Rotate service account keys

To rotate the service account keys in GKE on Bare Metal, you update the existing cluster credentials with the bmctl command. This service account key rotation might be as part of your regular processes to update credentials, or in response to a potential exposure of the keys. When you update cluster credentials, the new information is passed to admin or hybrid clusters, or automatically routed to affected user clusters managed by an admin cluster.

Cluster credentials that can be updated

GKE on Bare Metal clusters require multiple credentials when they are created. You set the credentials in the cluster config when you create an admin, standalone, or hybrid cluster.

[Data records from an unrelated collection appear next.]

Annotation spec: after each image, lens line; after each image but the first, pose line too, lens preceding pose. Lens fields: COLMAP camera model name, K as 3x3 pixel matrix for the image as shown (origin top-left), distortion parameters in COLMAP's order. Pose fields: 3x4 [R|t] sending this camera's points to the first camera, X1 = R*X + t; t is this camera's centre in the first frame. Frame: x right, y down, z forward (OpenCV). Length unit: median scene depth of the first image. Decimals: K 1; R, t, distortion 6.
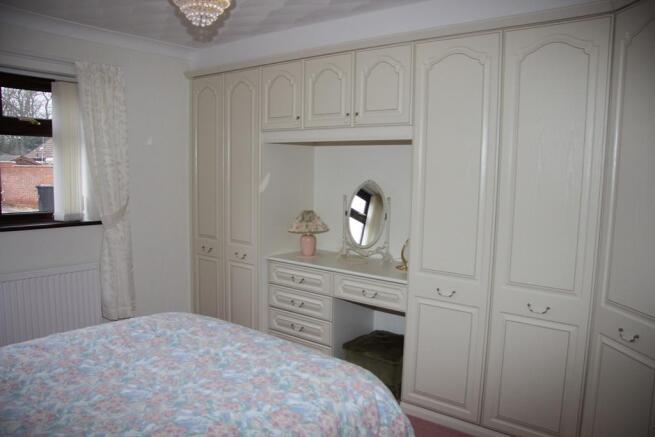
lens RADIAL K [[505.9, 0, 327.5], [0, 505.9, 218.5], [0, 0, 1]] dist [-0.122431, 0.001615]
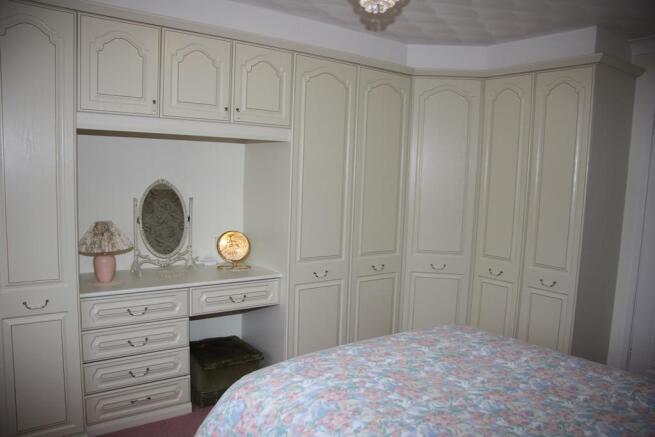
lens RADIAL K [[505.9, 0, 327.5], [0, 505.9, 218.5], [0, 0, 1]] dist [-0.122431, 0.001615]
pose [[0.257022, -0.099830, 0.961236, -0.811890], [0.067065, 0.994095, 0.085310, -0.075523], [-0.964076, 0.042538, 0.262199, 0.604838]]
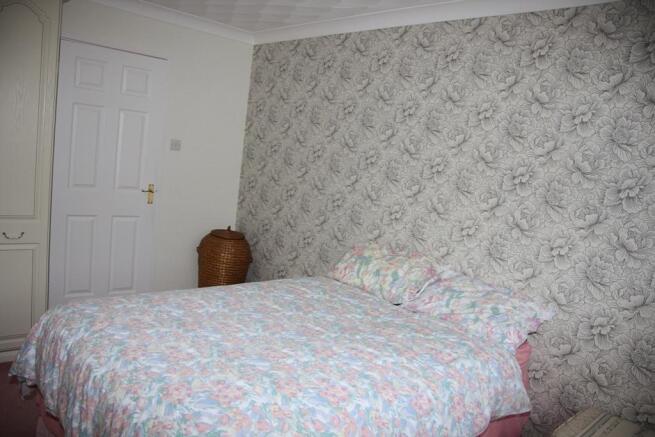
lens RADIAL K [[505.9, 0, 327.5], [0, 505.9, 218.5], [0, 0, 1]] dist [-0.122431, 0.001615]
pose [[-0.973134, -0.162186, 0.163422, -0.369622], [-0.123002, 0.966221, 0.226469, -0.132954], [-0.194631, 0.200284, -0.960211, 1.252142]]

User clusters, as noted previously, are managed by an admin cluster (or a hybrid cluster acting as admin), and will reuse the same credentials from the admin cluster.

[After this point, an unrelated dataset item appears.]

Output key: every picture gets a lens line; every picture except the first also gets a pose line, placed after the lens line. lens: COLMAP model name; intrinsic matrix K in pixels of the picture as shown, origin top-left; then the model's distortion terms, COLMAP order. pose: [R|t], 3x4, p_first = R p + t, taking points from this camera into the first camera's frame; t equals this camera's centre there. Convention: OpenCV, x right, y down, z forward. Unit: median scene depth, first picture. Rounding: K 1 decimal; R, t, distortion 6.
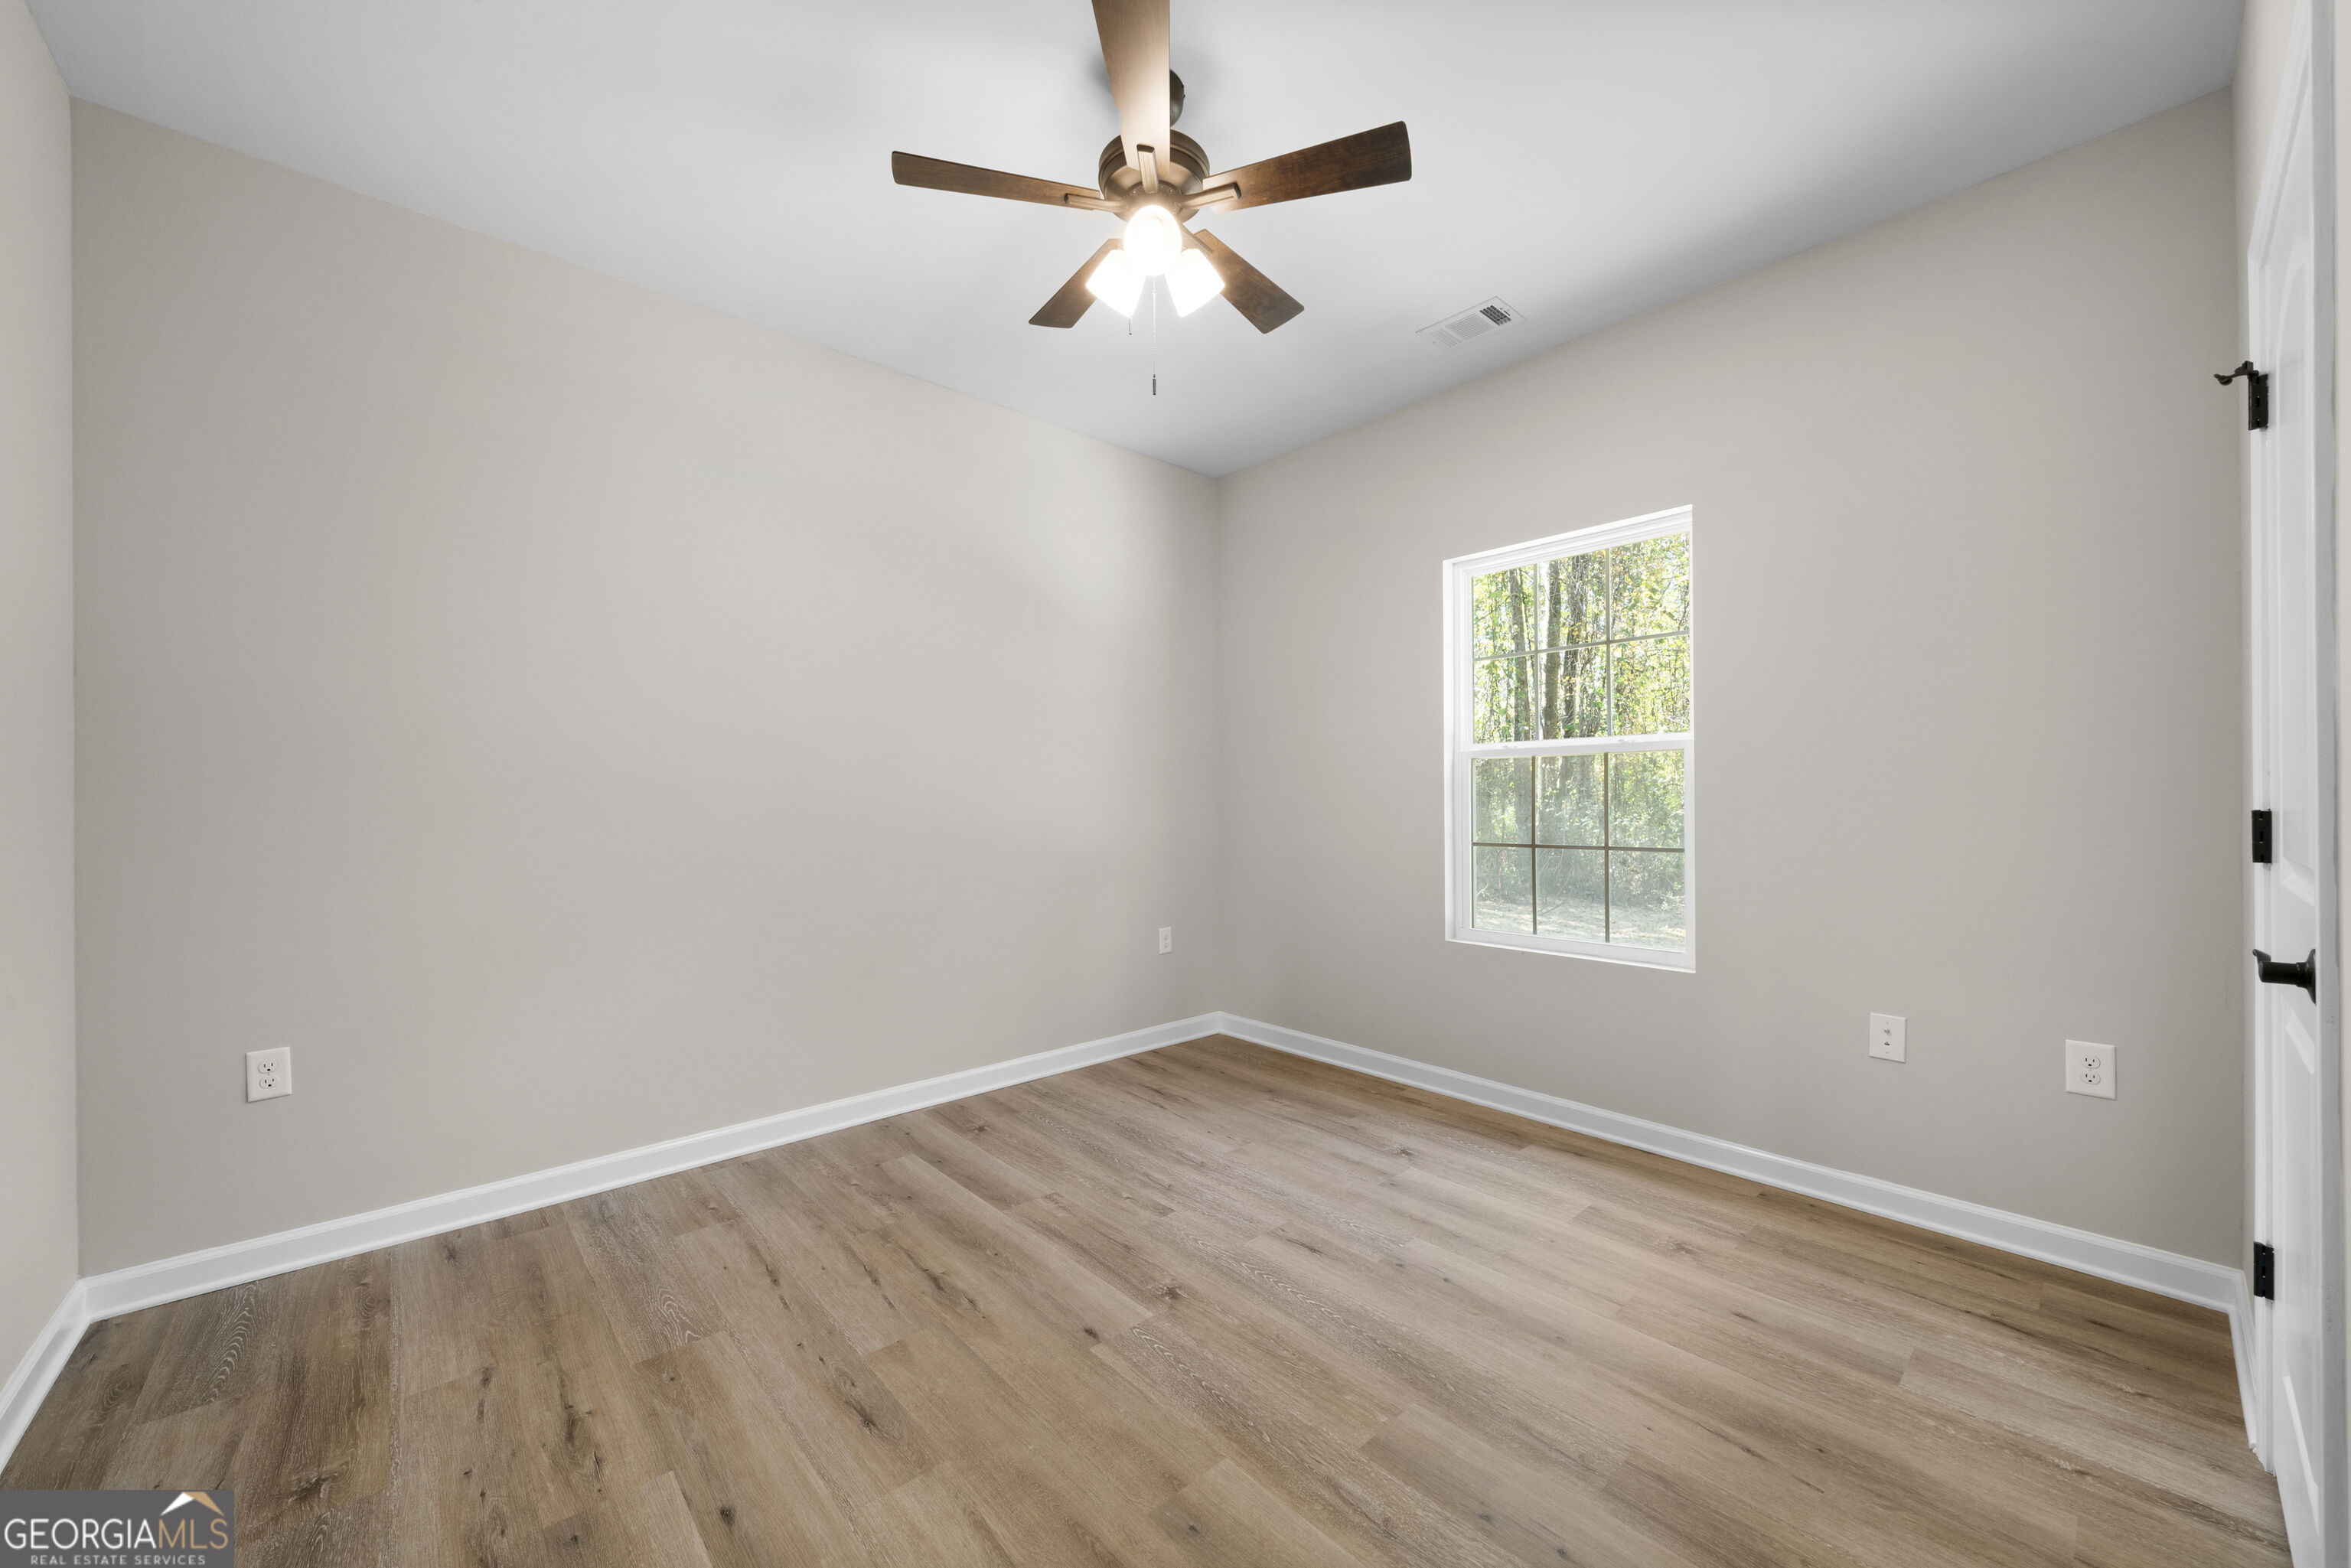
lens RADIAL K [[907.2, 0, 1179.2], [0, 907.2, 796.5], [0, 0, 1]] dist [-0.000478, 0.000043]
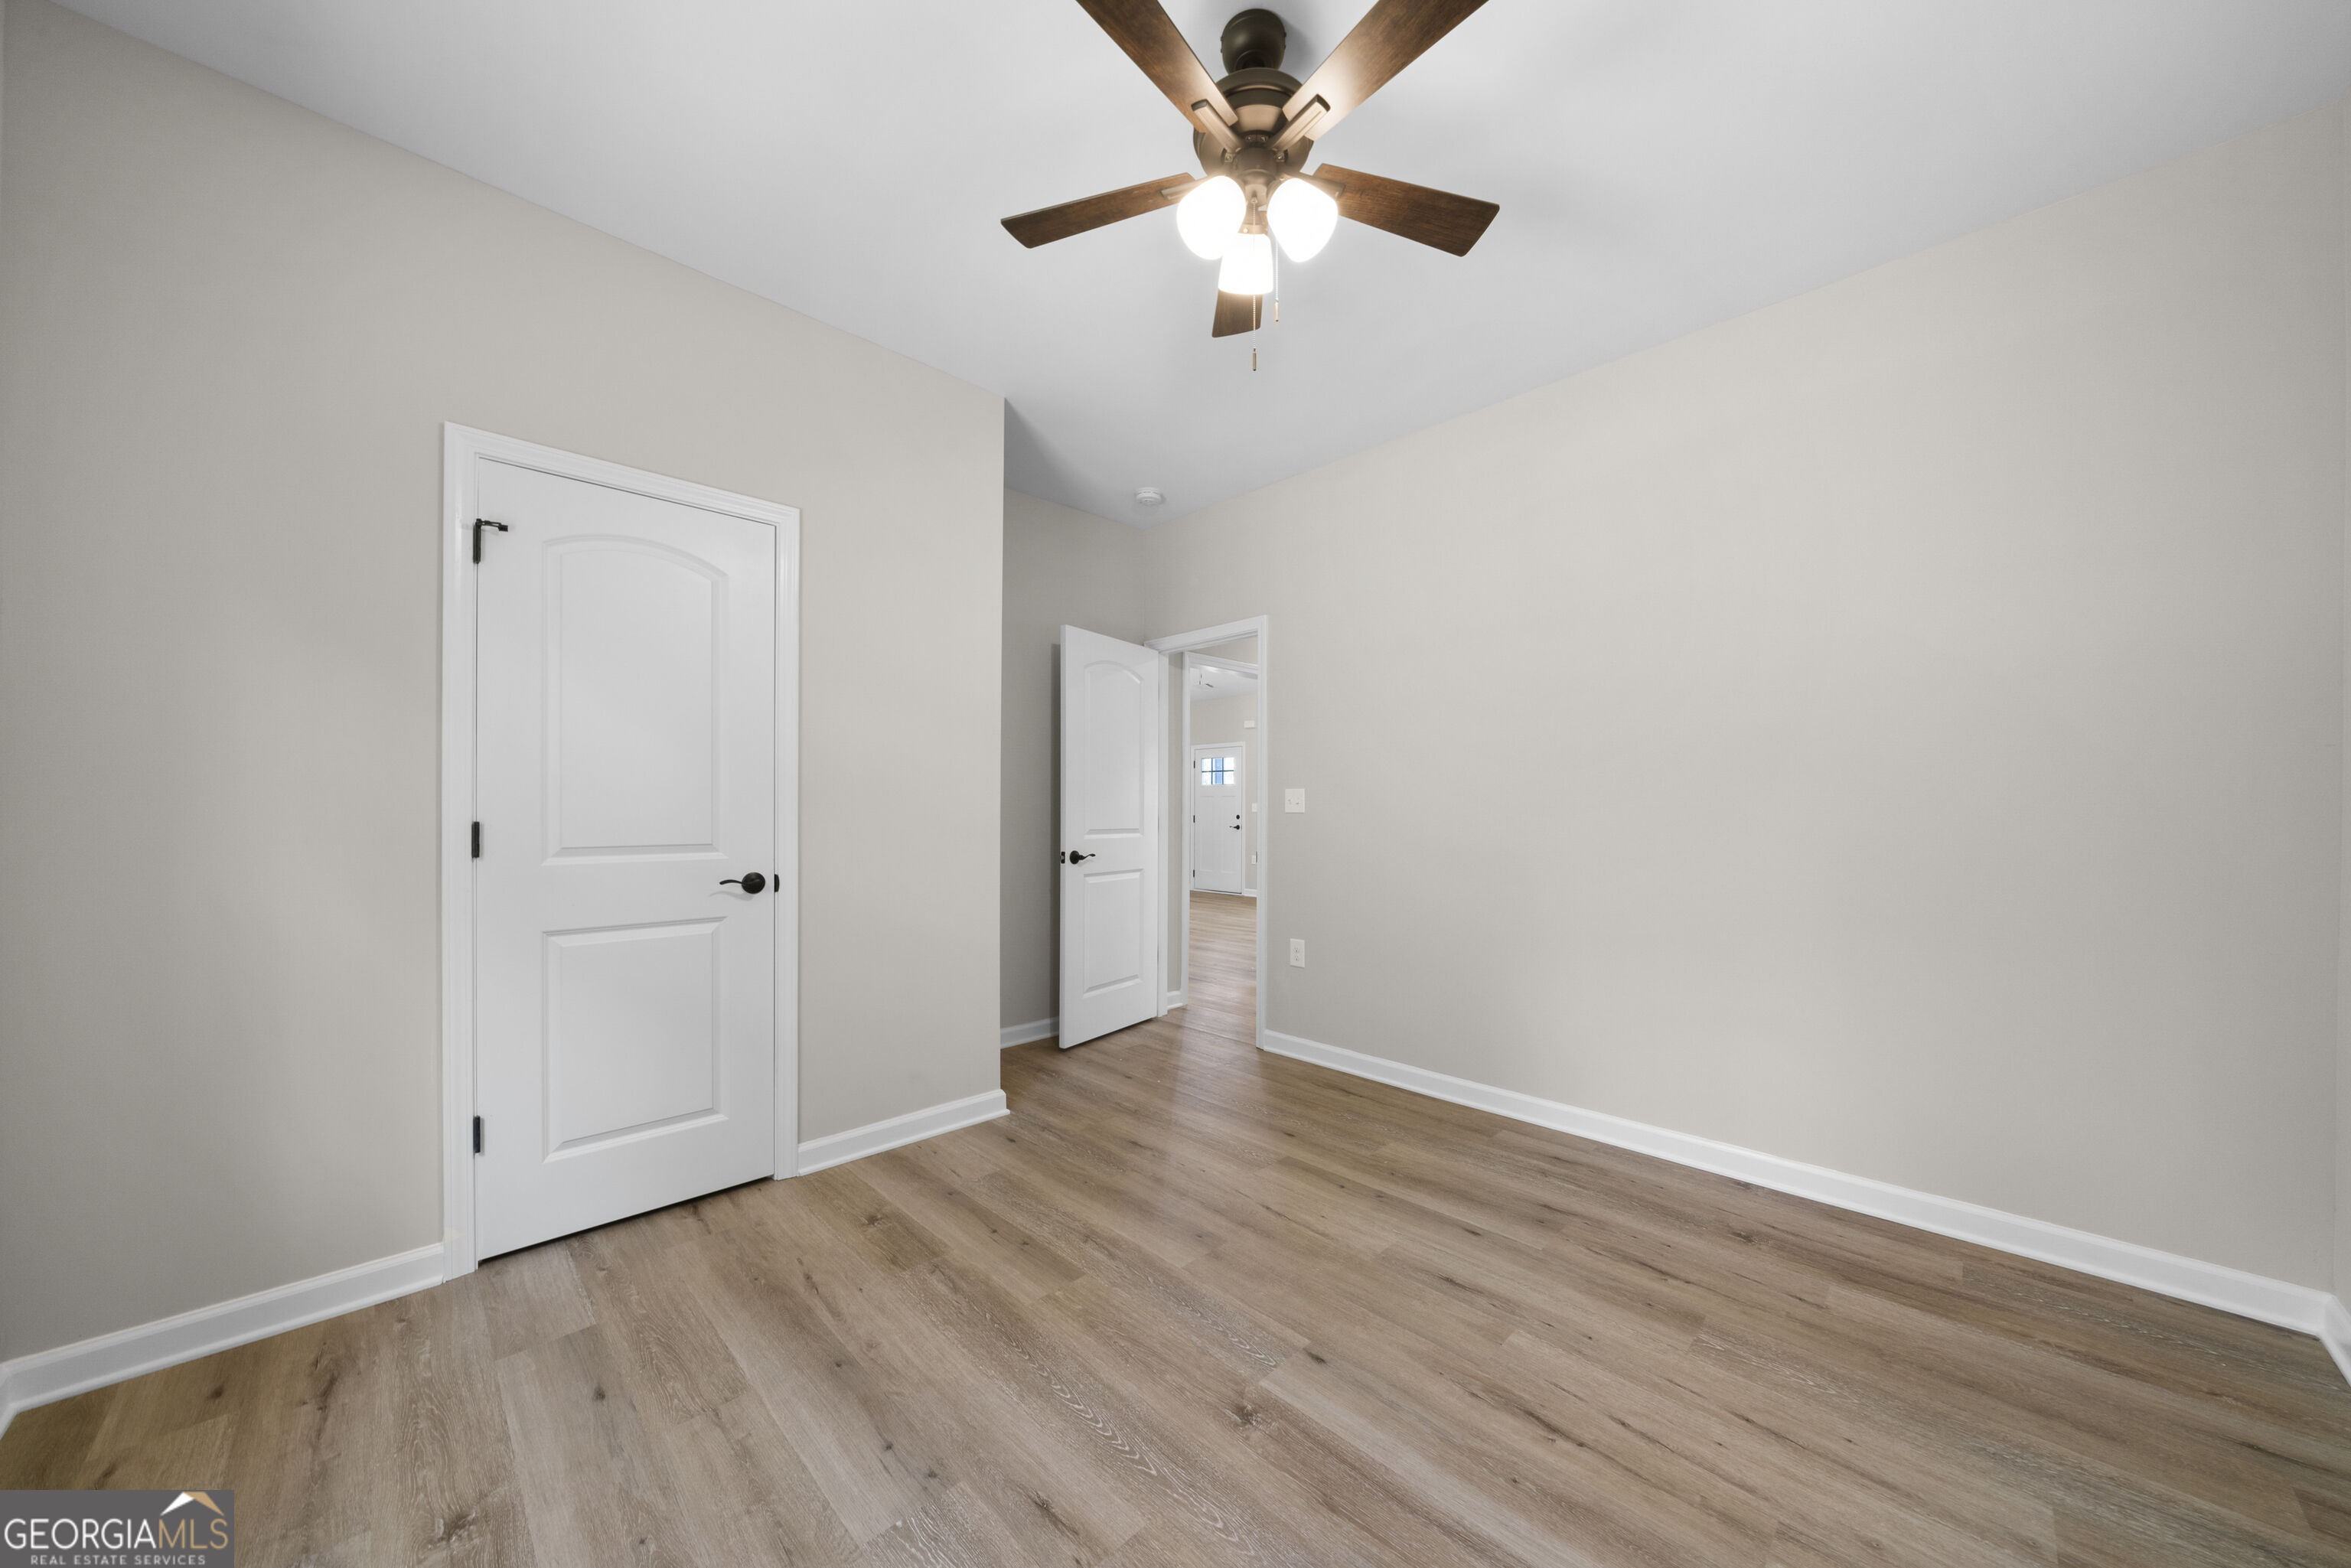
lens RADIAL K [[819.1, 0, 1181.9], [0, 819.1, 801.2], [0, 0, 1]] dist [-0.001248, -0.000154]
pose [[-0.998890, 0.002291, -0.047046, 0.090819], [0.003132, 0.999836, -0.017812, 0.005653], [0.046998, -0.017940, -0.998734, 1.927899]]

For more information about creating clusters and different cluster types, see Installation overview: choosing a deployment model.

You can update the following credentials, and their corresponding secrets, in GKE on Bare Metal clusters with the bmctl command:

  • SSH private key: Used for node access.
  • Container Registry key (anthos-baremetal-gcr): Service account key used to authenticate with Container Registry for image pulling.
  • Connect agent service account key (anthos-baremetal-connect): Service account key used by Connect agent pods.
  • Connect registry service account key (anthos-baremetal-register): Service account key used to authenticate with Hub when registering or unregistering a cluster.
  • Cloud operations service account key (anthos-baremetal-cloud-ops): Service account key to authenticate with Google Cloud Observability (logging & monitoring) APIs.

Update credentials with bmctl

When you create clusters, GKE on Bare Metal creates Kubernetes Secrets based on your credential keys. If you generate new keys, you must update the corresponding Secrets as described in the following steps. If the name or path to your keys change, you must also update the corresponding cluster configuration file.

  1. Prepare the new values for the credentials you want to update:

    • You can generate new Google service account keys through the Google Cloud CLI or through the Google Cloud console.

    • Generate new SSH private key on the admin workstation and make sure the cluster node machines have the corresponding public key.

  2. Update the credentials section of your cluster configuration file with paths to the new keys.

  3. Update the corresponding cluster Secrets with the bmctl update credentials command, adding the appropriate flags.

    The following example updates the credentials for a new SSH private key:

    bmctl update credentials --kubeconfig ADMIN_KUBECONFIG \
        --cluster CLUSTER_NAME \
        --ssh-private-key-path SSH_KEY_PATH
    

    Replace the following:

    • ADMIN_KUBECONFIG: the path of the kubeconfig file of the admin or self-managing cluster.

    • CLUSTER_NAME: the name of the cluster that you're updating the SSH key for.

    • SSH_KEY_PATH: the path of the SSH key file. By default, bmctl checks the SSH and service account key files specified in the cluster configuration file. If bmctl finds an expired key file, the command fails. If you have the new valid key file in a different location than what's specified in the configuration file, include the --ignore-validation-errors flag to avoid this failure.

    For a complete list of the flags that you can use with the bmctl update credentials command, see update credentials in the bmctl command reference.